DATA IN THIS EXERCISE: Begin

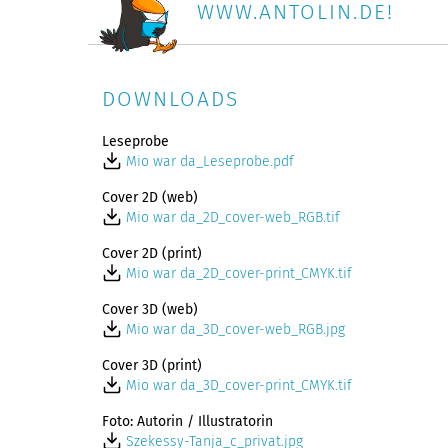
WWW.ANTOLIN.DE!
DOWNLOADS
Leseprobe
Mio war da_Leseprobe.pdf
Cover 2D (web)
Mio war da_2D_cover-web_RGB.tif
Cover 2D (print)
Mio war da_2D_cover-print_CMYK.tif
Cover 3D (web)
Mio war da_3D_cover-web_RGB.jpg
Cover 3D (print)
Mio war da_3D_cover-print_CMYK.tif
Foto: Autorin / Illustratorin
Szekessy-Tanja_c_privat.jpg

DATA IN THIS EXERCISE: End

TASK DESCRIPTION
Without the pictures, write out the whole listing exactly as it appears.

WRITTEN SOLUTION
WWW.ANTOLIN.DE!
DOWNLOADS
Leseprobe
Mio war da_Leseprobe.pdf
Cover 2D (web)
Mio war da_2D_cover-web_RGB.tif
Cover 2D (print)
Mio war da_2D_cover-print_CMYK.tif
Cover 3D (web)
Mio war da_3D_cover-web_RGB.jpg
Cover 3D (print)
Mio war da_3D_cover-print_CMYK.tif
Foto: Autorin / Illustratorin
Szekessy-Tanja_c_privat.jpg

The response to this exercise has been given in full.